We’ve written before that the best gifts for new parents are services, not things. But your friends and family may not realise this, and so at your baby shower, they hand you a bonnet adorned with little duckies, something your new bundle will wear for one adorable Instagram photo and then never see again.
They mean well, but could use — and would probably appreciate — some direction.
It’s becoming more and more common to put services on your baby registry. Sure, a fund to hire a postpartum doula may not prompt as many awwws as infant knee pads, but you’ll certainly be more grateful for it in the exhausting days and nights ahead.
As parents, we need to become more comfortable with asking for help, and when we do so, we need to be specific.

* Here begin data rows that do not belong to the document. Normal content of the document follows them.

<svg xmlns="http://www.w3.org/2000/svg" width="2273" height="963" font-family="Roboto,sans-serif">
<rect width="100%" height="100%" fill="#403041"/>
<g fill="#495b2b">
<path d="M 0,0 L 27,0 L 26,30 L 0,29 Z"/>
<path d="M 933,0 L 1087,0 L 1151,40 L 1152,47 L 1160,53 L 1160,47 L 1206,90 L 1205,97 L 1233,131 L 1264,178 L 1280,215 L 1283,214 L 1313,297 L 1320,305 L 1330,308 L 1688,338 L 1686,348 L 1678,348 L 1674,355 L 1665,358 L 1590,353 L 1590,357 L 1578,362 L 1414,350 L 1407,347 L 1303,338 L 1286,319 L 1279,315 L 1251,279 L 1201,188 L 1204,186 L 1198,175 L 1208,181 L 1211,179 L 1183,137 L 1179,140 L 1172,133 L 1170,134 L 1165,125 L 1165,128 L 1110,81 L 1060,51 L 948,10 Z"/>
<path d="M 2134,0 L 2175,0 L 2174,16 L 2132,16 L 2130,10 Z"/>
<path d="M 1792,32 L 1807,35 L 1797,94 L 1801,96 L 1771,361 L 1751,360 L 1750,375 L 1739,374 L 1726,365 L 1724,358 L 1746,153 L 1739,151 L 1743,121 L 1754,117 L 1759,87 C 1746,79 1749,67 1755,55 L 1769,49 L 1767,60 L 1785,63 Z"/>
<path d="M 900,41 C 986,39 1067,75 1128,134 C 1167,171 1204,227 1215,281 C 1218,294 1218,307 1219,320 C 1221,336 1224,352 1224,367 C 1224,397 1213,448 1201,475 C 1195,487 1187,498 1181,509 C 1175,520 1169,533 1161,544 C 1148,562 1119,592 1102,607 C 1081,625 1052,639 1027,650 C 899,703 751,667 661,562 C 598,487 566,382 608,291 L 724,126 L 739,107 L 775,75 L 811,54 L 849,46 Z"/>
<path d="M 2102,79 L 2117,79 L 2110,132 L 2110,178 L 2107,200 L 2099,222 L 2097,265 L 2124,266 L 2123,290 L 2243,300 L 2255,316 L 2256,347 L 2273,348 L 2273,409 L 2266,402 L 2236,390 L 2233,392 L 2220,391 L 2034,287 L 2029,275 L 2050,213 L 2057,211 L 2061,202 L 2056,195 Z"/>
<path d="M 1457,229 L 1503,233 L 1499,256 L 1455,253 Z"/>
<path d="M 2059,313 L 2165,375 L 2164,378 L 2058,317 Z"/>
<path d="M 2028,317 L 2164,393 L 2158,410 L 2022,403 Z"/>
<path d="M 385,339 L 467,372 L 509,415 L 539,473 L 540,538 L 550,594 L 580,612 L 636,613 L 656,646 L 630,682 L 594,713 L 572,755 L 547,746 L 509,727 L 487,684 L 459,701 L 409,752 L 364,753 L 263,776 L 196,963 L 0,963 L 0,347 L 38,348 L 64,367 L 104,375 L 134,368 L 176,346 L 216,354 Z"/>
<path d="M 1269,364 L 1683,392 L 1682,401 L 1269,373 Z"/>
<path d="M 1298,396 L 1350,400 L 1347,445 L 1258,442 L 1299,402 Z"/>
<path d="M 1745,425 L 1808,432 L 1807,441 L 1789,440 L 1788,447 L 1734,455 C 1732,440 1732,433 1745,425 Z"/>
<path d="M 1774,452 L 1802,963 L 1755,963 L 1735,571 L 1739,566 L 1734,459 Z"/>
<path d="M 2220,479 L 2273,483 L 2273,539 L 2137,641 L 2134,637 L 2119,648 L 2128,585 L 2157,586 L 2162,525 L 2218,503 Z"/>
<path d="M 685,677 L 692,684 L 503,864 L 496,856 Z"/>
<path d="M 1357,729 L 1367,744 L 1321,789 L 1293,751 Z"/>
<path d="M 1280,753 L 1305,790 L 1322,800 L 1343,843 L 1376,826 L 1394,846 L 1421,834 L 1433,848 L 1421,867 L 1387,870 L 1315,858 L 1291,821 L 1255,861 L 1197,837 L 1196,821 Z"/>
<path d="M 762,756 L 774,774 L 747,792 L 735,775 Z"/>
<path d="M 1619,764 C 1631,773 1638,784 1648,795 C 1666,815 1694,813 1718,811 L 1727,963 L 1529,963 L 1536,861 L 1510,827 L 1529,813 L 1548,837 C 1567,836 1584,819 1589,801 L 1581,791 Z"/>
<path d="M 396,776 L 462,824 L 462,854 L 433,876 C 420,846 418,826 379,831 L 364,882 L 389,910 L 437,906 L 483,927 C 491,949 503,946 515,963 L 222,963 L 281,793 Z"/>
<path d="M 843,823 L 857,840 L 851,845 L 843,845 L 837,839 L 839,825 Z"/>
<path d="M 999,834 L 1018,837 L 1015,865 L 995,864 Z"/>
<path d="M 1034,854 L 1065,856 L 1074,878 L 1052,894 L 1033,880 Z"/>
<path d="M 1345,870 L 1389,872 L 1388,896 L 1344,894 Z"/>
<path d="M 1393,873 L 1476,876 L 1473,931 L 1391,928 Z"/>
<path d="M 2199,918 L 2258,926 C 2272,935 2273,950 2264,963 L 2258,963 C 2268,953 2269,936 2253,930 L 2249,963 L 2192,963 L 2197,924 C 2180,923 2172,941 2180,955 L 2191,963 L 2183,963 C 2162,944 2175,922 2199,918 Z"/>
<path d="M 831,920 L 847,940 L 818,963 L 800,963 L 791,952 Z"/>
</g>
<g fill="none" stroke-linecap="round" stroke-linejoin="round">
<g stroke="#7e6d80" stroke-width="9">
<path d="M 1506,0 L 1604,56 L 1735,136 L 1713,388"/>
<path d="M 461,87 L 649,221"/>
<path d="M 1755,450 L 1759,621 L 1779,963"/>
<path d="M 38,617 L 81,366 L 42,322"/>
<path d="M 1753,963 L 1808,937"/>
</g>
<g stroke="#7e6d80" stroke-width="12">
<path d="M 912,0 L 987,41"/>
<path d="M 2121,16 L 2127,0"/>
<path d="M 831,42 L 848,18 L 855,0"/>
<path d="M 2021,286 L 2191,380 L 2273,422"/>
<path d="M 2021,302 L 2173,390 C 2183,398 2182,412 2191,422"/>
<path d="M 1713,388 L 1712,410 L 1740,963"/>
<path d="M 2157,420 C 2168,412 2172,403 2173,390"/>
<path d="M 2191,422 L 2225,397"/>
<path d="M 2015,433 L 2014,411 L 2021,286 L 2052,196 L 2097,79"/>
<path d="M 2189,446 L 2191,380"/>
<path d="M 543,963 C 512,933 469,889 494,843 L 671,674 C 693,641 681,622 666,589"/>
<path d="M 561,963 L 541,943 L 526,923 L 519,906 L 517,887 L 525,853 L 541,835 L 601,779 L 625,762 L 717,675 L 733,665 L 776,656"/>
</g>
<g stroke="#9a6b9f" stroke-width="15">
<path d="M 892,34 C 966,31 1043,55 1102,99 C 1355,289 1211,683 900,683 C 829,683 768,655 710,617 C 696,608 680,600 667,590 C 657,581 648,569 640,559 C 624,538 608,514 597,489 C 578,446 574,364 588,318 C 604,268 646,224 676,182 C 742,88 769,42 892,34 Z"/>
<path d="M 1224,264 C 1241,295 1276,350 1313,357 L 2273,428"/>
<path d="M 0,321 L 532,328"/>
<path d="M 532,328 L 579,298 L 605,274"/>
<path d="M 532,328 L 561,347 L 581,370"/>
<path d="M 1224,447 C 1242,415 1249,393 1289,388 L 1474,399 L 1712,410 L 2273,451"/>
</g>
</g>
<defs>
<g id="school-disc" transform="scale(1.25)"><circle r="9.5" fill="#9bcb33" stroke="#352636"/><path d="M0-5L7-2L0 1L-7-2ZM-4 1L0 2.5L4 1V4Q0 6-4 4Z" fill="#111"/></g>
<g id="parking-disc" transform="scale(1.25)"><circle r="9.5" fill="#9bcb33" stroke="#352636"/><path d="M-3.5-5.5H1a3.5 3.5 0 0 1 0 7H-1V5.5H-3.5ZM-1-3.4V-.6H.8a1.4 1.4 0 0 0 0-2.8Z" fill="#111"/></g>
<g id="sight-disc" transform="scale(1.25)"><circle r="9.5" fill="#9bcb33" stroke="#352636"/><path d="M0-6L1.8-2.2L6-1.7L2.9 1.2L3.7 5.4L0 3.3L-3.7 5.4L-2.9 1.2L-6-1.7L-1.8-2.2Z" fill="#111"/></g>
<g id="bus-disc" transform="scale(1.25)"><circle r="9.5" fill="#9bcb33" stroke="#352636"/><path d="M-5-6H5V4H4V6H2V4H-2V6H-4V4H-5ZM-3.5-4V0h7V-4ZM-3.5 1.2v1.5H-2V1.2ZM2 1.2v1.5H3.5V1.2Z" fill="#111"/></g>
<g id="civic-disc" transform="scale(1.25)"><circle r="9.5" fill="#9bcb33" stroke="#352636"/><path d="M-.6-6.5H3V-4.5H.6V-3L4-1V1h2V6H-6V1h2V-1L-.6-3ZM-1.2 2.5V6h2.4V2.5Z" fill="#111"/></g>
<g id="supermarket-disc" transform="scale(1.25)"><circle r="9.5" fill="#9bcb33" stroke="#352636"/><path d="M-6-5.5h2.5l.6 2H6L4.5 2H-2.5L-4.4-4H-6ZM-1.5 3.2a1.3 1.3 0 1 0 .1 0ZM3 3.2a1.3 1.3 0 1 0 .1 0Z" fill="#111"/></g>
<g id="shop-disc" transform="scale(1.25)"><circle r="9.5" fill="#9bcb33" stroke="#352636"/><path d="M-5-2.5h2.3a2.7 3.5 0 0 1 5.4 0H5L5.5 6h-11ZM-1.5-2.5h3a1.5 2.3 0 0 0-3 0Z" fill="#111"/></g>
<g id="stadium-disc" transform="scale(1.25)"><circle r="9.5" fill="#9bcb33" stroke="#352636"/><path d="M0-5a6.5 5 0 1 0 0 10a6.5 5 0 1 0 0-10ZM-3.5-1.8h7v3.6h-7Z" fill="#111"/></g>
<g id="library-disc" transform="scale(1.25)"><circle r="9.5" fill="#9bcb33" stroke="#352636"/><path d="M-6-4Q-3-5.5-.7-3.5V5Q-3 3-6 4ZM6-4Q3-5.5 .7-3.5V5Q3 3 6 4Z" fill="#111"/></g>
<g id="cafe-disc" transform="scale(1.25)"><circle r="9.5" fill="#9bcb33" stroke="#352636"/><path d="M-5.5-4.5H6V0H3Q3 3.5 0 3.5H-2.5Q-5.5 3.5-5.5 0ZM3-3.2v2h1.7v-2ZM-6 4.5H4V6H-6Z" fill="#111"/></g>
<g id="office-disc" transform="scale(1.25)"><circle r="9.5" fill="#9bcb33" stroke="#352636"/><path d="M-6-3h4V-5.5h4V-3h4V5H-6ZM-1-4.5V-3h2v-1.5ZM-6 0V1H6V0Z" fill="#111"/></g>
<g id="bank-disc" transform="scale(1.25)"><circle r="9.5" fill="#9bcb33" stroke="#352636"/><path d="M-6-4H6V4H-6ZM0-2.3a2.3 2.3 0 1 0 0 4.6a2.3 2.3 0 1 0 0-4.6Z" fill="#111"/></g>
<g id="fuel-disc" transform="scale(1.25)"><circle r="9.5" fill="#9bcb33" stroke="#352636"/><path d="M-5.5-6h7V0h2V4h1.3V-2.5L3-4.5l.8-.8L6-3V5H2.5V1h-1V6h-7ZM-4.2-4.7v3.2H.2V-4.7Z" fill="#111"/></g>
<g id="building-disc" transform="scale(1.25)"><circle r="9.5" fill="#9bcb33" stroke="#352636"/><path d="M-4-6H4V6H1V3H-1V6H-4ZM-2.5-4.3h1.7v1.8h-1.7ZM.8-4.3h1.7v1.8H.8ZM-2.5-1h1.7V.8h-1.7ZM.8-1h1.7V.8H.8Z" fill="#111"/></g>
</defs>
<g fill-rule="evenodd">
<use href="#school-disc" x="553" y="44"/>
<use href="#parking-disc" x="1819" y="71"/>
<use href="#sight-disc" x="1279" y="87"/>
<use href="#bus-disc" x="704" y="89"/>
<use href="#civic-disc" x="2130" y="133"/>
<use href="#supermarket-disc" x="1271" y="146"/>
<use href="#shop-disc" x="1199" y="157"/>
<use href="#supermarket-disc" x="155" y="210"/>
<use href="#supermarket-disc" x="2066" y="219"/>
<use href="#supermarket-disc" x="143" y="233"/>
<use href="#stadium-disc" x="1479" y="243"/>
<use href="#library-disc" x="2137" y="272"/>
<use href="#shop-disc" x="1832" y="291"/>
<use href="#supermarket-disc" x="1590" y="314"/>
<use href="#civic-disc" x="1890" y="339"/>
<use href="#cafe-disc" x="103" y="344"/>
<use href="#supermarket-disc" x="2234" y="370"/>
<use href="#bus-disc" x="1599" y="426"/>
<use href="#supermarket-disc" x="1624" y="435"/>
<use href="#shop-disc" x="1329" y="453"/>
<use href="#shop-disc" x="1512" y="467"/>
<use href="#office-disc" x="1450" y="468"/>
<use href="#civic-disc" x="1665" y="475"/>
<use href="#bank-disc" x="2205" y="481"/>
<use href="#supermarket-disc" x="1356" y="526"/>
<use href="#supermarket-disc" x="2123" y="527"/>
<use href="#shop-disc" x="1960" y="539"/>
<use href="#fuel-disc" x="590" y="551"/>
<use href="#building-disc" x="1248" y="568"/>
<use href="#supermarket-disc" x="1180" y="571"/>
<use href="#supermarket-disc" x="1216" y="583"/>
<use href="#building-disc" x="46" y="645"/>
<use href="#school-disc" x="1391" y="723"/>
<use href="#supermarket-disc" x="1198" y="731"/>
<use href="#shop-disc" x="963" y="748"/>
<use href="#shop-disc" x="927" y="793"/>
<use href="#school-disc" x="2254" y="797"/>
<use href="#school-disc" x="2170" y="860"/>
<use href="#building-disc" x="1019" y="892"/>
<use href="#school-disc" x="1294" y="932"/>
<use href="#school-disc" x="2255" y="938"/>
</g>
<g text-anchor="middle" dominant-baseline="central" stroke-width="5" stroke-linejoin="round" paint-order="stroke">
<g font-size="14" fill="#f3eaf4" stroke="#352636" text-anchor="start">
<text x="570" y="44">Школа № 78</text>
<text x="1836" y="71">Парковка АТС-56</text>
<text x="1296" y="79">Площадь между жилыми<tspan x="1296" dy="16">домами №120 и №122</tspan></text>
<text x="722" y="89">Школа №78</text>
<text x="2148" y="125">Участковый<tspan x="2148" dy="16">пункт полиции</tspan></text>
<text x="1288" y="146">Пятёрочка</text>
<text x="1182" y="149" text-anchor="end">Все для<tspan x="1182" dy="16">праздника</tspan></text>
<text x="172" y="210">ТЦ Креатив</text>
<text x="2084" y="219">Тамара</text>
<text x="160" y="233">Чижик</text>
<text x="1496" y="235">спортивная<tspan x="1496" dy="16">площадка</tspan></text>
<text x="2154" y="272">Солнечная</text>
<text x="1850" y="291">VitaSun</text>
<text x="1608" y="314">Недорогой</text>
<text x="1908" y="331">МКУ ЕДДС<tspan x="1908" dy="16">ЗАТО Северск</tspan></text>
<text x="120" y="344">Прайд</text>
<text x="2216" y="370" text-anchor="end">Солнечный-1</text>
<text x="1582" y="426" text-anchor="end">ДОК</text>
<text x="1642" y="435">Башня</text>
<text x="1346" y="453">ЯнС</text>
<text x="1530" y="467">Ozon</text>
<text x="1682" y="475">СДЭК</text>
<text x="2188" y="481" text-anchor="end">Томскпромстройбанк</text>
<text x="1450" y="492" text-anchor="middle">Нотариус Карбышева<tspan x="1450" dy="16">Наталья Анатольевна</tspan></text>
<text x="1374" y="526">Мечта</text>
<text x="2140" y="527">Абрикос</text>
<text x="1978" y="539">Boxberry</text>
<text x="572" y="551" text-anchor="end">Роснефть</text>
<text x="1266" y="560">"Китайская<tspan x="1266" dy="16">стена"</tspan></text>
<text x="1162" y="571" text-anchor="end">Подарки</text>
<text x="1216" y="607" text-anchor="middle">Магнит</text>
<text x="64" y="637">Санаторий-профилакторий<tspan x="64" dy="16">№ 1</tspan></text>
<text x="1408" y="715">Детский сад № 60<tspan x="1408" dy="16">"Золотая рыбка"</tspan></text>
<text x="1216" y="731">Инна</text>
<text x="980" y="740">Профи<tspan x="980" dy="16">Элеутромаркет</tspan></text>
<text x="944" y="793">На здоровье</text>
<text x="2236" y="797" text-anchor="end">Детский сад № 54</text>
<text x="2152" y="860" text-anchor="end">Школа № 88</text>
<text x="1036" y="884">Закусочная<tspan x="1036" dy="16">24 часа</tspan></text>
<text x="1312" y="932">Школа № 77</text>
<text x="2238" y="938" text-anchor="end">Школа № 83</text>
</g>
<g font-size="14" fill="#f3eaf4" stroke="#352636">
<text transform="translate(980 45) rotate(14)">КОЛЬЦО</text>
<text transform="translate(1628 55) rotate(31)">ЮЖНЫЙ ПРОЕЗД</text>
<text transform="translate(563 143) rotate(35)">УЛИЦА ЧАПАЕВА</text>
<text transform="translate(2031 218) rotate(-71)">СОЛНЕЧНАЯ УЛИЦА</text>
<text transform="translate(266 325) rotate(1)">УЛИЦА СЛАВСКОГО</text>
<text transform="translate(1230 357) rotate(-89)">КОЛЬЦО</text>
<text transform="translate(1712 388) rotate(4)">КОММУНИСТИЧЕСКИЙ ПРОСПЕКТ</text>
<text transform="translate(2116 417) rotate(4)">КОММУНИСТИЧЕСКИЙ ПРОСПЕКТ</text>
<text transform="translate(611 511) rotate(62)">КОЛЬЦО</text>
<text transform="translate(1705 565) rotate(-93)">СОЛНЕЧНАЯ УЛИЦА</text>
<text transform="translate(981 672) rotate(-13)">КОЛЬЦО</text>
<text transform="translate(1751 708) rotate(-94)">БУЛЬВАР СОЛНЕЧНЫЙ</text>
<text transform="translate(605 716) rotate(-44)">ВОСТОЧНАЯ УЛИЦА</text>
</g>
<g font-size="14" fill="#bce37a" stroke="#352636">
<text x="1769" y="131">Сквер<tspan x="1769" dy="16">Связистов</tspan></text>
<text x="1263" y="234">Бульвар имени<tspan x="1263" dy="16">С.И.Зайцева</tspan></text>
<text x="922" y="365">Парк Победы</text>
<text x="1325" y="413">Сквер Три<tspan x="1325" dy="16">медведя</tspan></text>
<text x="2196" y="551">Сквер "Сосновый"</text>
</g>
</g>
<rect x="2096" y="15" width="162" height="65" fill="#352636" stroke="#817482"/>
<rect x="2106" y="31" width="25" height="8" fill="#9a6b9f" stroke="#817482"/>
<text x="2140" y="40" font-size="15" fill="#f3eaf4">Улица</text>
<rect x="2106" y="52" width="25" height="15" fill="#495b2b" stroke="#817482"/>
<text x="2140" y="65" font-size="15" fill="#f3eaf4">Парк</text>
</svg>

I find that registering for (or crowdfunding) services makes even more sense if you’re having a second or subsequent child and already have all the burp cloths you need. Some companies let you set up your own contribution page, or you can use a universal registry such as Babylist, which allows you to have your entire wishlist in one place.
Here are some ideas for what you can register for.
Really. When creating a baby registry, you can select a policy and ask friends and family to contribute towards the life insurance premium.
Having life insurance is especially important when you have kids, but it’s still an area where a lot of people think, “Oh, that’s for future me to figure out.” Putting it on your registry could be a smart first step in getting the process started.
When taking care of a new baby, you often forget to do basic things for yourself, such as figuring out what you’re going to eat. Take that responsibility off your plate (heh) by registering for a meal delivery service or a meal train.
Happetite has a baby gift food service where friends can send you meals for one to seven days. And if more than one friend would like to get in on it, there are meal train organisation sites such as Meal Train or Take Them a Meal.
For new parents who don’t have that elusive “village” that mums and dads who move to other countries sing so many praises about, a postpartum doula can be a wonderful fill-in. She (or sometimes he) can teach you how to care for your newborn, showing you had to burp and bathe him, while also being there as another pair of hands so you can rest a bit.
The last thing that’ll be on your list of to-dos while caring for your new bundle is dusting your skirting boards. Or wiping your mirrors, disinfecting your toilets, or vacuuming. Plan ahead by crowdfunding a few house cleaning sessions.